> **Aim of the exercise**: Among the lines of data below, reproduce only those from the one with "priority, tags |" through the one with "# Social Media Scheduling", exactly as they stand, both ends included.

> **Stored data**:
- Opening Delimiter -
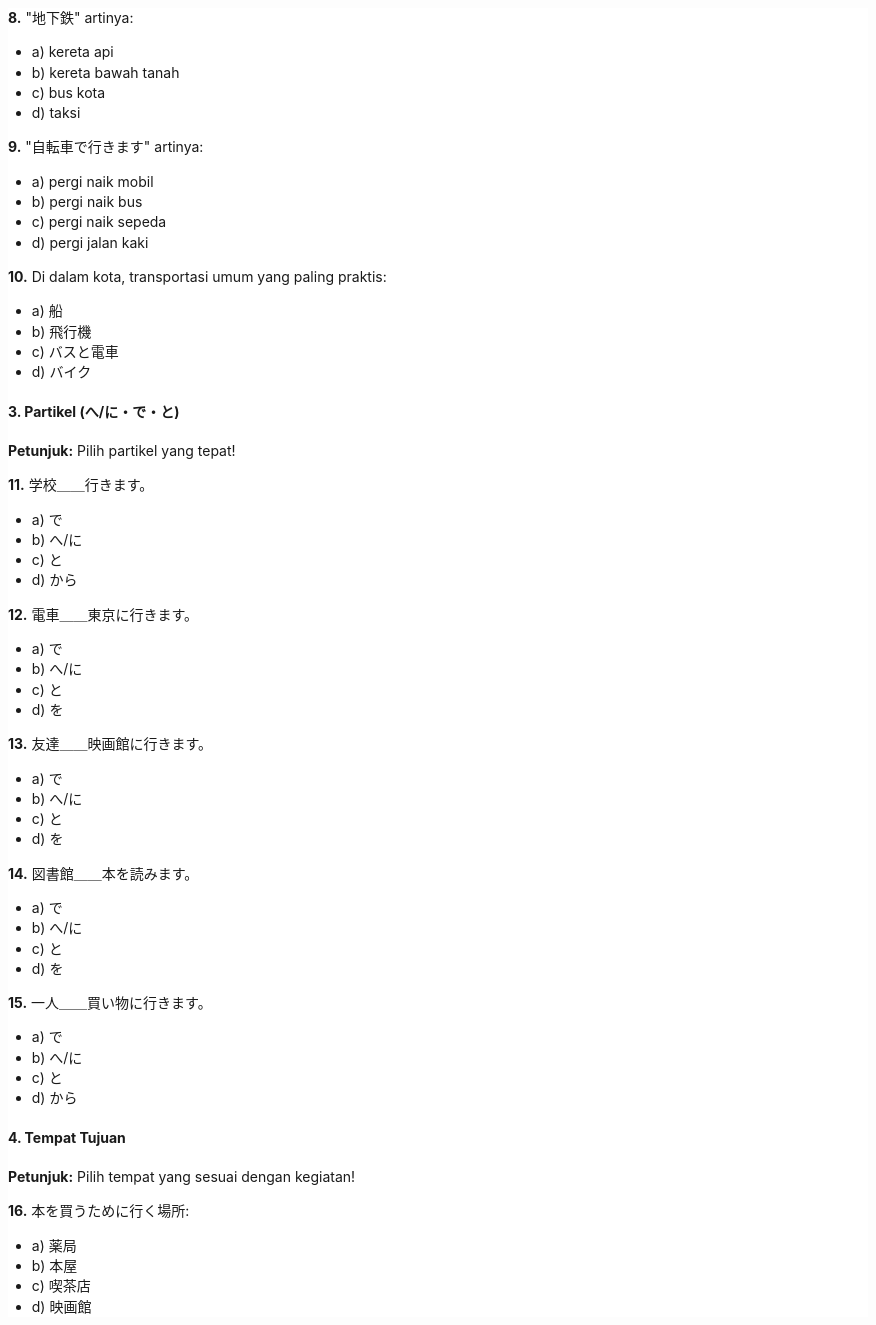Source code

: **8.** "地下鉄" artinya:
- a) kereta api
- b) kereta bawah tanah
- c) bus kota
- d) taksi

**9.** "自転車で行きます" artinya:
- a) pergi naik mobil
- b) pergi naik bus
- c) pergi naik sepeda
- d) pergi jalan kaki

**10.** Di dalam kota, transportasi umum yang paling praktis:
- a) 船
- b) 飛行機
- c) バスと電車
- d) バイク

#### 3. Partikel (へ/に・で・と)
**Petunjuk:** Pilih partikel yang tepat!

**11.** 学校＿＿行きます。
- a) で
- b) へ/に
- c) と
- d) から

**12.** 電車＿＿東京に行きます。
- a) で
- b) へ/に
- c) と
- d) を

**13.** 友達＿＿映画館に行きます。
- a) で
- b) へ/に
- c) と
- d) を

**14.** 図書館＿＿本を読みます。
- a) で
- b) へ/に
- c) と
- d) を

**15.** 一人＿＿買い物に行きます。
- a) で
- b) へ/に
- c) と
- d) から

#### 4. Tempat Tujuan
**Petunjuk:** Pilih tempat yang sesuai dengan kegiatan!

**16.** 本を買うために行く場所:
- a) 薬局
- b) 本屋
- c) 喫茶店
- d) 映画館
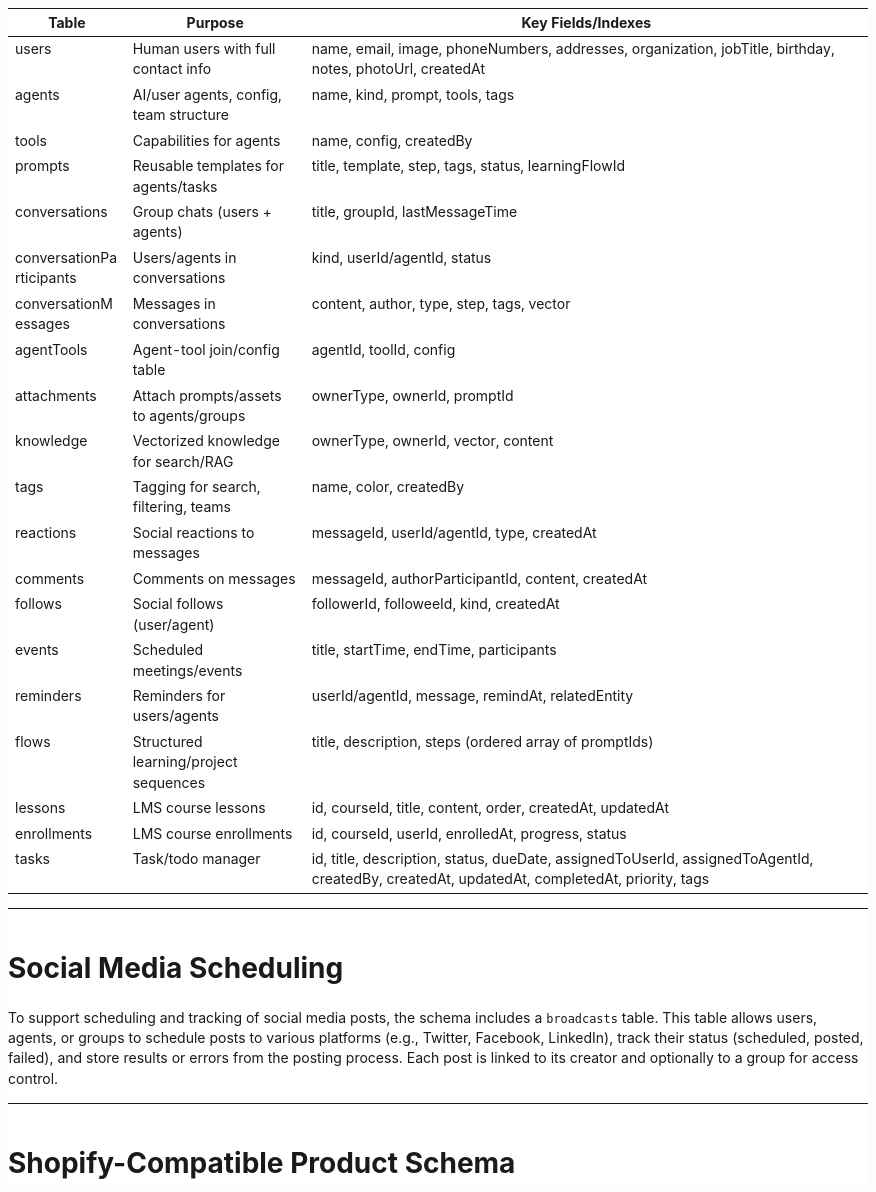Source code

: | Table                | Purpose                                 | Key Fields/Indexes                       |
|----------------------|-----------------------------------------|------------------------------------------|
| users                | Human users with full contact info          | name, email, image, phoneNumbers, addresses, organization, jobTitle, birthday, notes, photoUrl, createdAt |
| agents               | AI/user agents, config, team structure  | name, kind, prompt, tools, tags     |
| tools                | Capabilities for agents                 | name, config, createdBy                  |
| prompts              | Reusable templates for agents/tasks     | title, template, step, tags, status, learningFlowId |
| conversations        | Group chats (users + agents)            | title, groupId, lastMessageTime          |
| conversationParticipants | Users/agents in conversations        | kind, userId/agentId, status             |
| conversationMessages | Messages in conversations               | content, author, type, step, tags, vector|
| agentTools           | Agent-tool join/config table            | agentId, toolId, config                  |
| attachments          | Attach prompts/assets to agents/groups  | ownerType, ownerId, promptId             |
| knowledge            | Vectorized knowledge for search/RAG     | ownerType, ownerId, vector, content      |
| tags                 | Tagging for search, filtering, teams    | name, color, createdBy                   |
| reactions            | Social reactions to messages            | messageId, userId/agentId, type, createdAt|
| comments             | Comments on messages                    | messageId, authorParticipantId, content, createdAt|
| follows              | Social follows (user/agent)             | followerId, followeeId, kind, createdAt  |
| events               | Scheduled meetings/events               | title, startTime, endTime, participants  |
| reminders            | Reminders for users/agents              | userId/agentId, message, remindAt, relatedEntity |
| flows                | Structured learning/project sequences   | title, description, steps (ordered array of promptIds) |
| lessons              | LMS course lessons                          | id, courseId, title, content, order, createdAt, updatedAt |
| enrollments          | LMS course enrollments                      | id, courseId, userId, enrolledAt, progress, status |
| tasks                | Task/todo manager                           | id, title, description, status, dueDate, assignedToUserId, assignedToAgentId, createdBy, createdAt, updatedAt, completedAt, priority, tags |

---

# Social Media Scheduling

To support scheduling and tracking of social media posts, the schema includes a `broadcasts` table. This table allows users, agents, or groups to schedule posts to various platforms (e.g., Twitter, Facebook, LinkedIn), track their status (scheduled, posted, failed), and store results or errors from the posting process. Each post is linked to its creator and optionally to a group for access control.

---

# Shopify-Compatible Product Schema
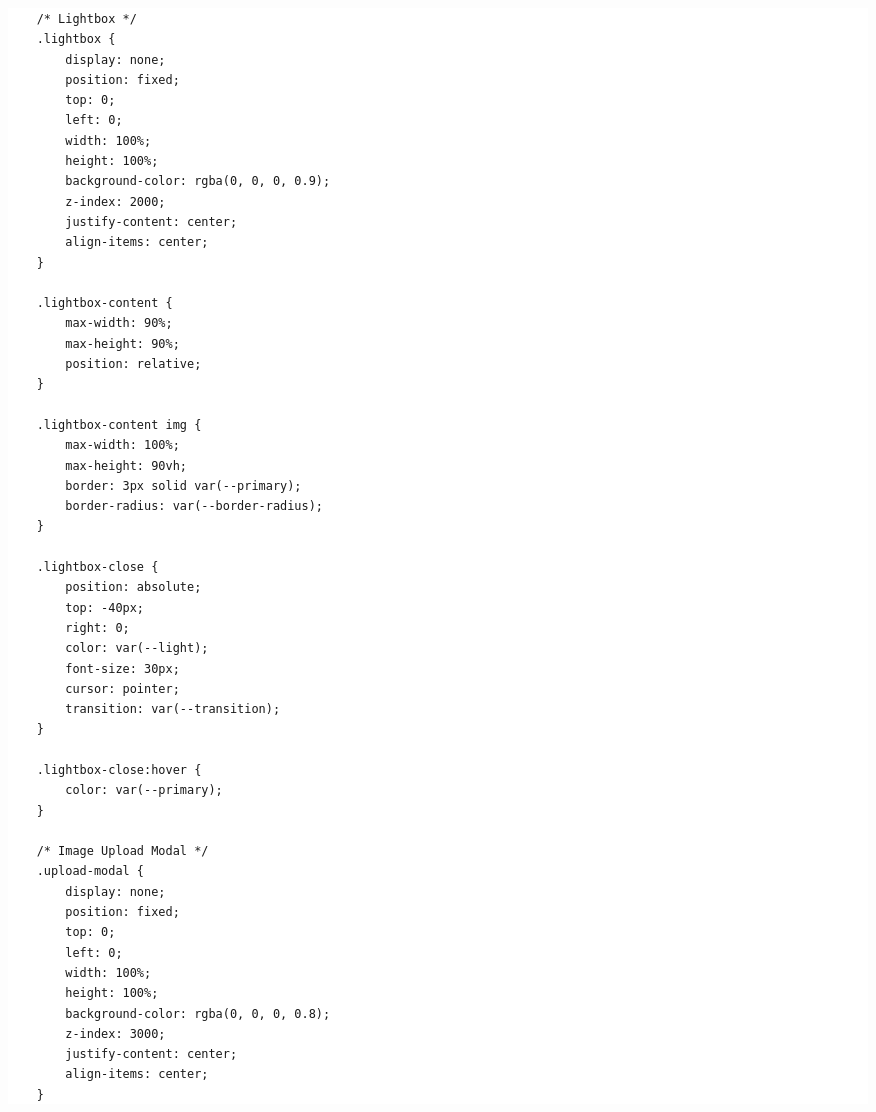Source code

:         /* Lightbox */
        .lightbox {
            display: none;
            position: fixed;
            top: 0;
            left: 0;
            width: 100%;
            height: 100%;
            background-color: rgba(0, 0, 0, 0.9);
            z-index: 2000;
            justify-content: center;
            align-items: center;
        }
        
        .lightbox-content {
            max-width: 90%;
            max-height: 90%;
            position: relative;
        }
        
        .lightbox-content img {
            max-width: 100%;
            max-height: 90vh;
            border: 3px solid var(--primary);
            border-radius: var(--border-radius);
        }
        
        .lightbox-close {
            position: absolute;
            top: -40px;
            right: 0;
            color: var(--light);
            font-size: 30px;
            cursor: pointer;
            transition: var(--transition);
        }
        
        .lightbox-close:hover {
            color: var(--primary);
        }
        
        /* Image Upload Modal */
        .upload-modal {
            display: none;
            position: fixed;
            top: 0;
            left: 0;
            width: 100%;
            height: 100%;
            background-color: rgba(0, 0, 0, 0.8);
            z-index: 3000;
            justify-content: center;
            align-items: center;
        }
        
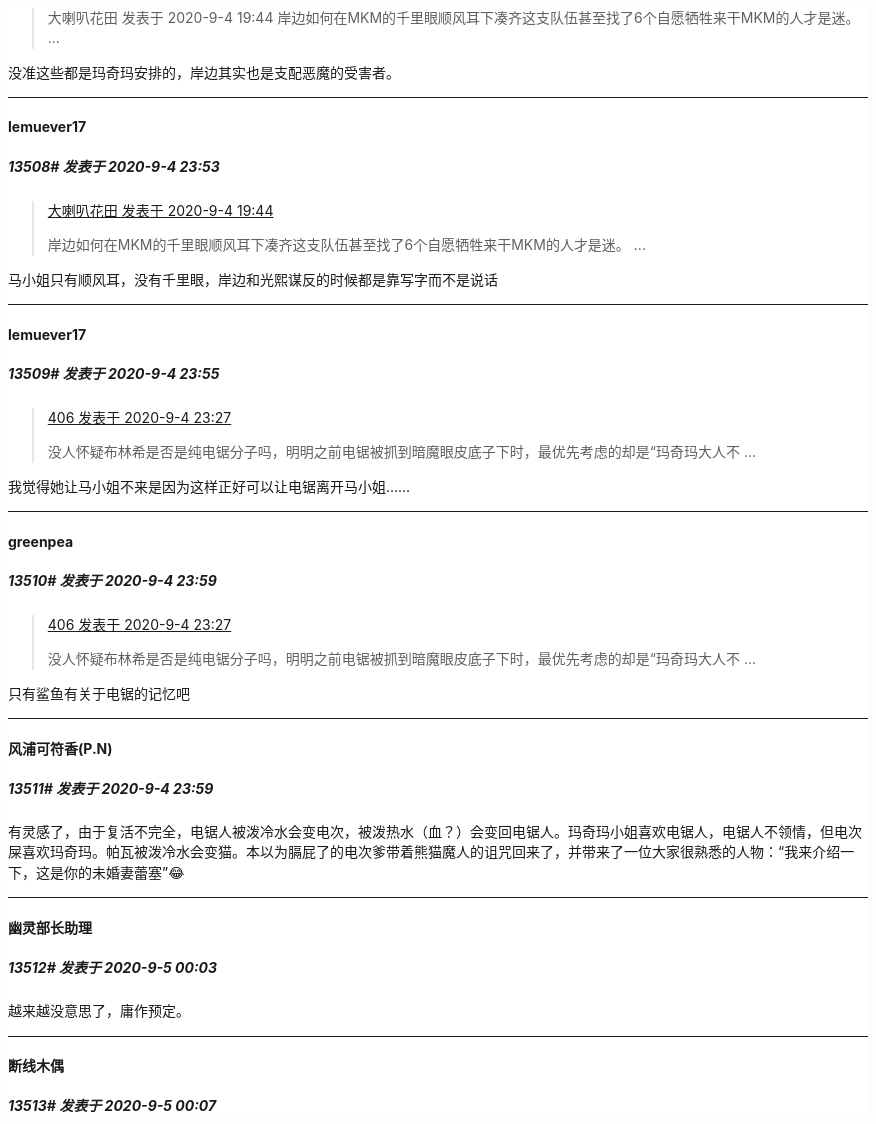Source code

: <blockquote>大喇叭花田 发表于 2020-9-4 19:44
岸边如何在MKM的千里眼顺风耳下凑齐这支队伍甚至找了6个自愿牺牲来干MKM的人才是迷。 ...</blockquote>
没准这些都是玛奇玛安排的，岸边其实也是支配恶魔的受害者。

*****

####  lemuever17  
##### 13508#       发表于 2020-9-4 23:53

<blockquote><a href="httphttps://bbs.saraba1st.com/2b/forum.php?mod=redirect&amp;goto=findpost&amp;pid=48642177&amp;ptid=1794543" target="_blank">大喇叭花田 发表于 2020-9-4 19:44</a>

岸边如何在MKM的千里眼顺风耳下凑齐这支队伍甚至找了6个自愿牺牲来干MKM的人才是迷。 ...</blockquote>
马小姐只有顺风耳，没有千里眼，岸边和光熙谋反的时候都是靠写字而不是说话

*****

####  lemuever17  
##### 13509#       发表于 2020-9-4 23:55

<blockquote><a href="httphttps://bbs.saraba1st.com/2b/forum.php?mod=redirect&amp;goto=findpost&amp;pid=48643955&amp;ptid=1794543" target="_blank">406 发表于 2020-9-4 23:27</a>

没人怀疑布林希是否是纯电锯分子吗，明明之前电锯被抓到暗魔眼皮底子下时，最优先考虑的却是“玛奇玛大人不 ...</blockquote>
我觉得她让马小姐不来是因为这样正好可以让电锯离开马小姐……

*****

####  greenpea  
##### 13510#       发表于 2020-9-4 23:59

<blockquote><a href="httphttps://bbs.saraba1st.com/2b/forum.php?mod=redirect&amp;goto=findpost&amp;pid=48643955&amp;ptid=1794543" target="_blank">406 发表于 2020-9-4 23:27</a>

没人怀疑布林希是否是纯电锯分子吗，明明之前电锯被抓到暗魔眼皮底子下时，最优先考虑的却是“玛奇玛大人不 ...</blockquote>
只有鲨鱼有关于电锯的记忆吧

*****

####  风浦可符香(P.N)  
##### 13511#       发表于 2020-9-4 23:59

有灵感了，由于复活不完全，电锯人被泼冷水会变电次，被泼热水（血？）会变回电锯人。玛奇玛小姐喜欢电锯人，电锯人不领情，但电次屎喜欢玛奇玛。帕瓦被泼冷水会变猫。本以为膈屁了的电次爹带着熊猫魔人的诅咒回来了，并带来了一位大家很熟悉的人物：“我来介绍一下，这是你的未婚妻蕾塞”😂

*****

####  幽灵部长助理  
##### 13512#       发表于 2020-9-5 00:03

越来越没意思了，庸作预定。

*****

####  断线木偶  
##### 13513#       发表于 2020-9-5 00:07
- Closing Delimiter -
> **Response to this task**:
| tasks                | Task/todo manager                           | id, title, description, status, dueDate, assignedToUserId, assignedToAgentId, createdBy, createdAt, updatedAt, completedAt, priority, tags |

---

# Social Media Scheduling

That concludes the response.